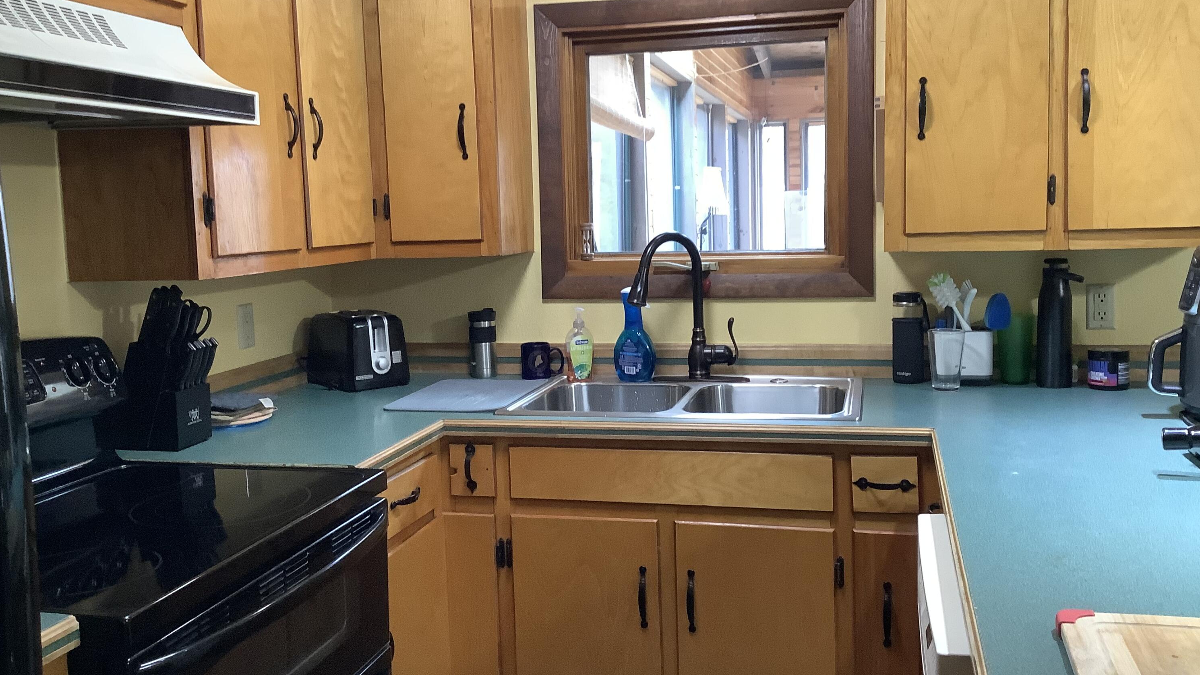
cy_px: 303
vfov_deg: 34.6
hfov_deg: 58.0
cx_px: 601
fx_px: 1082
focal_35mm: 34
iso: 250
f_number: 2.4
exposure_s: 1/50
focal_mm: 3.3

---

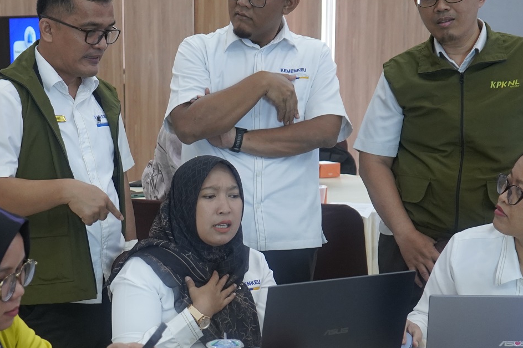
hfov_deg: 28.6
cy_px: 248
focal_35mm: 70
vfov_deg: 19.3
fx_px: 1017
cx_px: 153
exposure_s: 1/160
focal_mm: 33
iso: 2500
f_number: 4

...

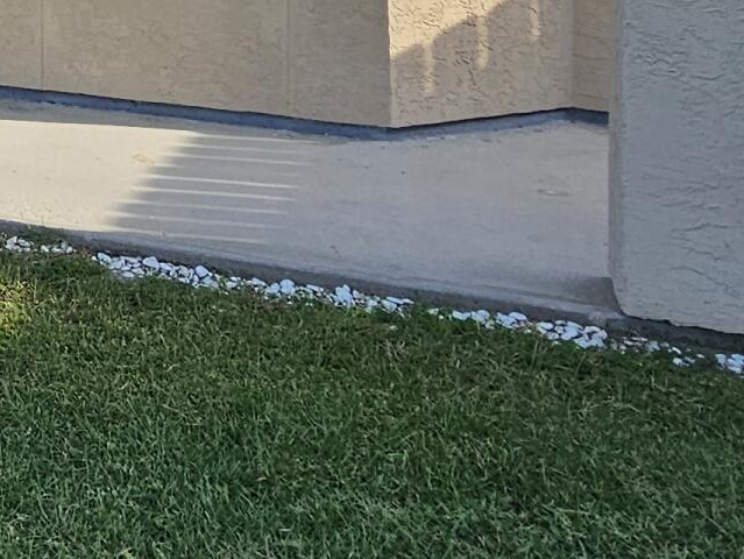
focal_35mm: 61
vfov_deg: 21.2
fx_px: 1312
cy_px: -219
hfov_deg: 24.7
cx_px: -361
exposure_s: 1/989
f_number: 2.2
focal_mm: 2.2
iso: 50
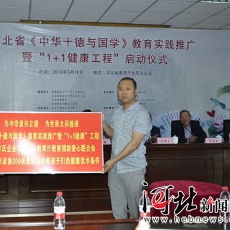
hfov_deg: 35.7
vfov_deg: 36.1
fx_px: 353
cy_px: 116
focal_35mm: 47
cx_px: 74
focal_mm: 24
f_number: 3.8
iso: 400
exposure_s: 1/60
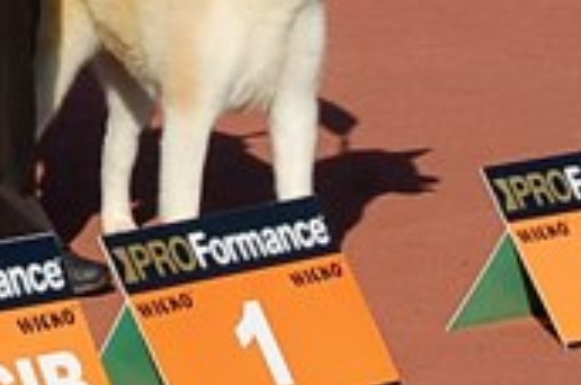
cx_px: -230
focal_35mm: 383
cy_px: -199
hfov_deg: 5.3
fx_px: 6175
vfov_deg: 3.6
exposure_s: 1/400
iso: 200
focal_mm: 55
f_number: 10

- _WHAT YOU WILL DO_
From the material above, give again exactly the lines from the one that contains "vfov_deg: 36.1" through the one that contains "f_number: 10", and leave out the pictures.

- _OUTPUT BELOW_
vfov_deg: 36.1
fx_px: 353
cy_px: 116
focal_35mm: 47
cx_px: 74
focal_mm: 24
f_number: 3.8
iso: 400
exposure_s: 1/60
cx_px: -230
focal_35mm: 383
cy_px: -199
hfov_deg: 5.3
fx_px: 6175
vfov_deg: 3.6
exposure_s: 1/400
iso: 200
focal_mm: 55
f_number: 10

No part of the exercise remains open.